Brady tells Lew oil fee stands no chance in Congress

House Ways and Means Committee Chairman Kevin Brady (R-Texas) on Thursday told a top Obama administration official not to bother trying to sell Congress on a proposed oil-barrel fee.

“Don’t spend too much time on it, it is going nowhere fast,” Brady told Treasury Secretary Jack Lew on Thursday.

{mosads}Lew told the Ways and Means Committee that he is prepared to work with Congress on how to move forward on the $10.25 per barrel tax proposed in President Obama’s fiscal 2017 budget that would raise money to fund infrastructure projects. 

With the price of oil dropping, Lew said “this is the perfect time to have a conversation like this.”

Lew said that the fee would be phased in at $2 a year per barrel over five years.

Brady called the plan “absurd,” saying that the fee would have “ripple effects across the economy, spiraling into an effectively regressive tax on consumer goods and services, which would hit Americans with fixed incomes the hardest, especially our senior citizens.”

“The good news is that the American people do not have to worry about this horrible idea,” Brady said.

“I feel confident that I can speak for the 24 Republican members of our committee when I say that this tax proposal is dead on arrival.”

Rep.

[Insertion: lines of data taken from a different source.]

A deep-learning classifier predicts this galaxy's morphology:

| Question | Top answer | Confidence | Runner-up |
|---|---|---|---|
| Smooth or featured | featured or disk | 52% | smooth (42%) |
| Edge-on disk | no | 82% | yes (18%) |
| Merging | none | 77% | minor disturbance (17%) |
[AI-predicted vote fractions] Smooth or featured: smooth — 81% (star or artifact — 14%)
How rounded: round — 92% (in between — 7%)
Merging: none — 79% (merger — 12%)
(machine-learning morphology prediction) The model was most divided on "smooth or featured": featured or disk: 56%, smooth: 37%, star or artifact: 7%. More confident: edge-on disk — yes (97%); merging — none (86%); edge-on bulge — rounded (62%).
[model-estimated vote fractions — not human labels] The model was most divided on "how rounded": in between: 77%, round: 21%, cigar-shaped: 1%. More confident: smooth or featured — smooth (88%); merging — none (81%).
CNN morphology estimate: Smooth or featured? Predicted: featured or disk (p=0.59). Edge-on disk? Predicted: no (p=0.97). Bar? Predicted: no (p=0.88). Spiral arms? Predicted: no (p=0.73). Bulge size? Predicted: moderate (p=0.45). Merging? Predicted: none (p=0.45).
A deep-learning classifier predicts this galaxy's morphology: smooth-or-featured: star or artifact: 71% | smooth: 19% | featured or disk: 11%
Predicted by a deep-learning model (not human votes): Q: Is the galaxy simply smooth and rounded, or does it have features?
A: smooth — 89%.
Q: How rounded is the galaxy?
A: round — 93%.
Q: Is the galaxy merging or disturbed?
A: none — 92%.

Charles Boustany (R-La.) said he “condemned” the oil tax as “the wrong diagnosis and the wrong prescription.”

“It will make us less competitive and the consumer will pay the price at the end of the day,” Boustany told Lew.

But the Republican-controlled Congress rejected the proposal even before the president’s budget blueprint hit Capitol Hill on Tuesday.

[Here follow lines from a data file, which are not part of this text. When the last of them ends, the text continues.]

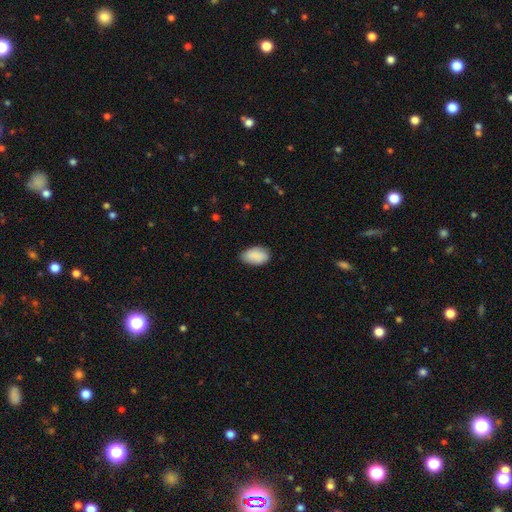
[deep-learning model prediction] A smooth galaxy with no disk features (90%) that is in between round and cigar-shaped (94%).

Vote fractions:
- Smooth or featured? smooth: 90% / star or artifact: 6% / featured or disk: 4%
- How rounded? in between: 94% / round: 5% / cigar-shaped: 1%
- Merging? none: 79% / minor disturbance: 17% / major disturbance: 3% / merger: 1%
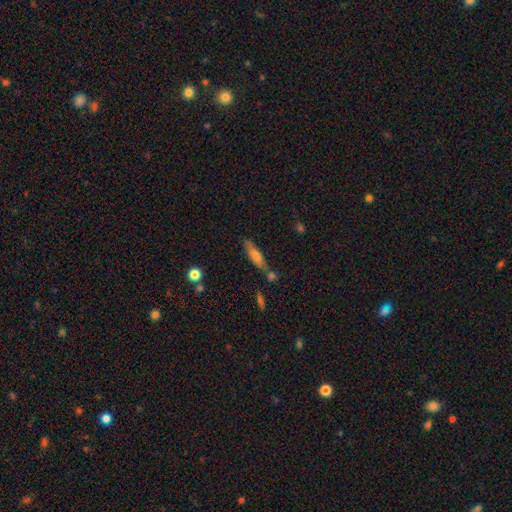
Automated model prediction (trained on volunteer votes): Smooth or featured: smooth — 55% (featured or disk — 37%)
How rounded: cigar-shaped — 71% (in between — 26%)
Merging: none — 62% (merger — 17%)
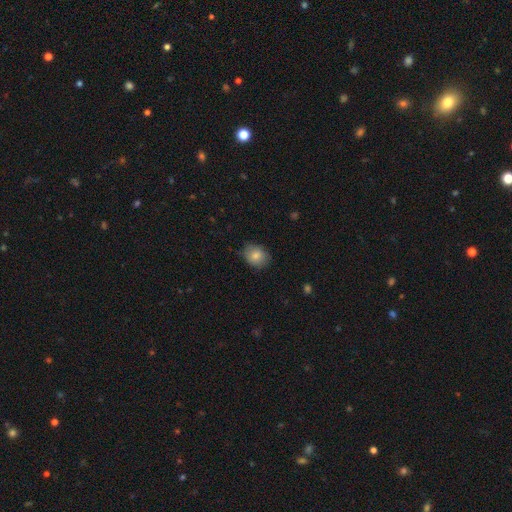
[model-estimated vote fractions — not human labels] smooth 82%, featured or disk 10%, star or artifact 9%. Down the decision tree: how rounded — round (56%); merging — none (78%).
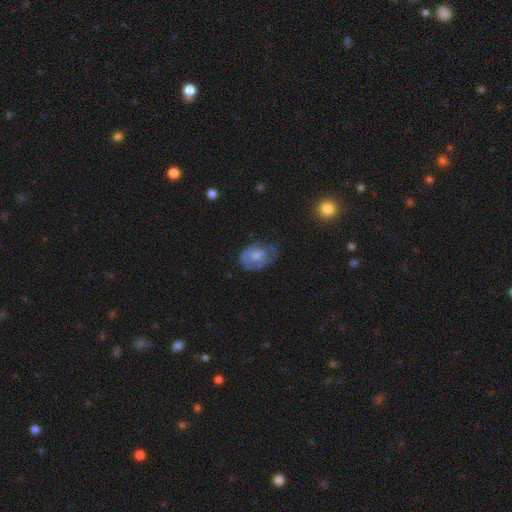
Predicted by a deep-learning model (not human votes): This appears to be a smooth galaxy with no disk features (59%) that is in between round and cigar-shaped (75%). Merging: none (46%).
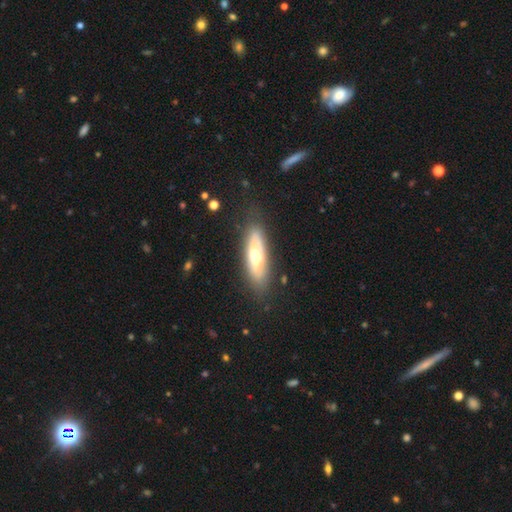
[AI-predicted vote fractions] Overall: smooth (54%; featured or disk 40%). How rounded: in between (55%; cigar-shaped 43%). Merging: none (80%).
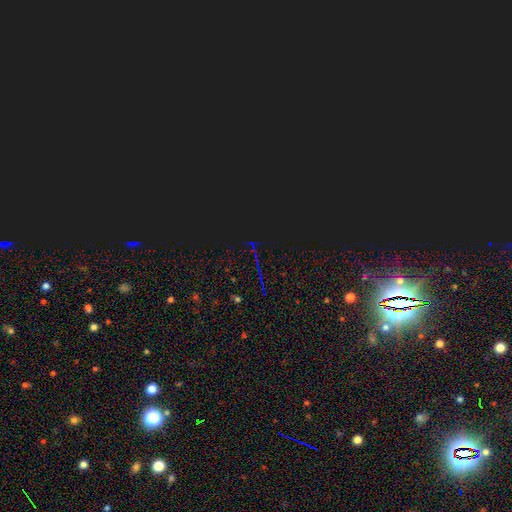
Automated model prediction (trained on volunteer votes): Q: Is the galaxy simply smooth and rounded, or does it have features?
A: star or artifact — 83%.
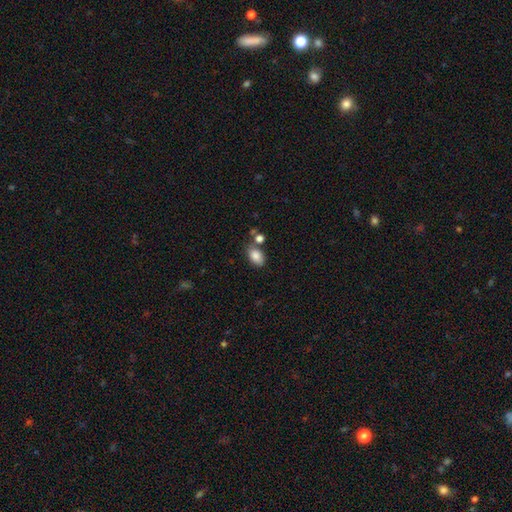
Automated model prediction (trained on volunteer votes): Smooth or featured? Predicted: smooth (p=0.85). How rounded? Predicted: in between (p=0.86). Merging? Predicted: none (p=0.64).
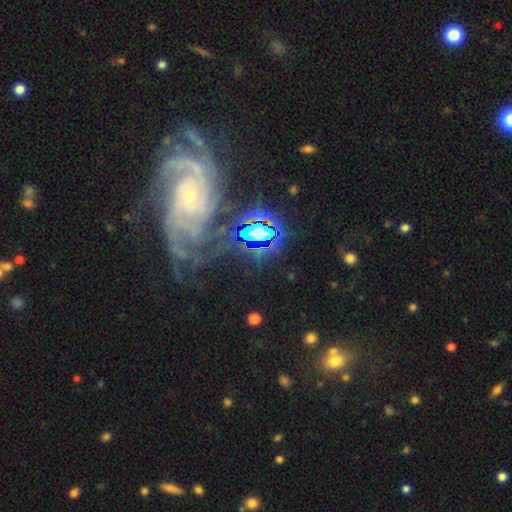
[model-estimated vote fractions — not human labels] A featured or disk galaxy (78%) with no bar (65%), 3 (22%) tight (64%) spiral arms (97%) and a small central bulge (78%). Merging: none (65%).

On Feb. 4, Speaker Paul Ryan (R-Wis.) said the fee shows that “once again, the president expects hardworking consumers to pay for his out of touch climate agenda.”

“A $10 tax for every barrel of oil produced would raise energy prices — hurting poor Americans the most,” Ryan said in a statement.

Prices fell below $27 for a barrel of oil on Thursday. The slump is reverberating worldwide, weighing on the U.S. and other leading global economies.

The drop has pushed down gas prices to $1.80 per gallon, the lowest level in the United States since January 2009, which is when Obama took office. 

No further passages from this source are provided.